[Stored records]
========================================

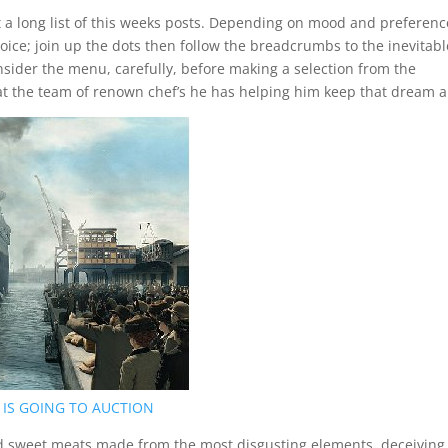
at a long list of this weeks posts. Depending on mood and preferenc
hoice; join up the dots then follow the breadcrumbs to the inevitabl
nsider the menu, carefully, before making a selection from the
at the team of renown chef’s he has helping him keep that dream al
 IS GOING TO AUCTION
d sweet meats made from the most disgusting elements, deceiving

========================================

→ JOB: Apart from the pictures, every record must be set down exactly.

→ YOUR SOLUTION:
at a long list of this weeks posts. Depending on mood and preferenc
hoice; join up the dots then follow the breadcrumbs to the inevitabl
nsider the menu, carefully, before making a selection from the
at the team of renown chef’s he has helping him keep that dream al
 IS GOING TO AUCTION
d sweet meats made from the most disgusting elements, deceiving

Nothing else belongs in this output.